--- Task details ---
Filter out every line below that lacks "semi", and copy the rest.

--- Source data ---
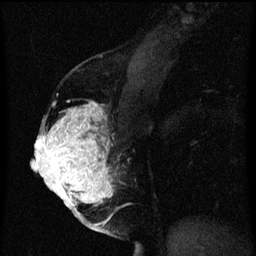
Breast MRI (dynamic contrast-enhanced), one sagittal slice; position 31 of 60 along the scan axis; dynamic contrast-enhanced series, image 2 of 3 at this slice position (ordered by acquisition); 1.5 T; TE 4.2 ms, TR 8 ms; 2 mm slice thickness; 256 × 256 image matrix, field of view 180 × 180 mm. Patient: female, 56 years.
Structures marked on this image (semi-automatically segmented with operator editing):
- analysis volume of interest (the breast-tissue region the enhancement analysis was run in; not a lesion): box from (x=40, y=104) to (x=121, y=209) px
- tumour enhancement mask (voxels above the 70 % enhancement threshold inside the analysis volume of interest): (x=40, y=104)–(x=113, y=209)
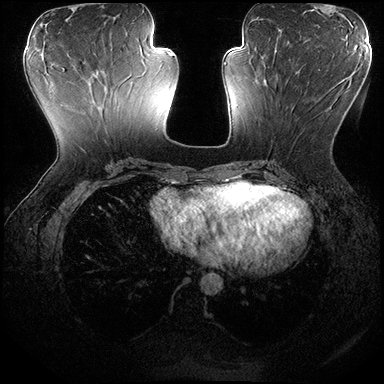
Breast MRI (dynamic contrast-enhanced), one axial slice. Position 76 of 200 along the scan axis. Dynamic contrast-enhanced series, time point 2 of 8 at this slice position (early post-contrast). 3 T. TE 2.3 ms, TR 4.4 ms. 1 mm slice thickness. 384 × 384 image matrix. Female patient.
Outlined on this slice (semi-automatically segmented with operator editing):
- enhancing-tissue mask used for the functional tumour volume (all voxels passing the contrast-enhancement thresholds inside the analysis volume; usually the tumour): bounding box [x1, y1, x2, y2] px = [265, 70, 349, 86]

--- Task result ---
Structures marked on this image (semi-automatically segmented with operator editing):
Outlined on this slice (semi-automatically segmented with operator editing):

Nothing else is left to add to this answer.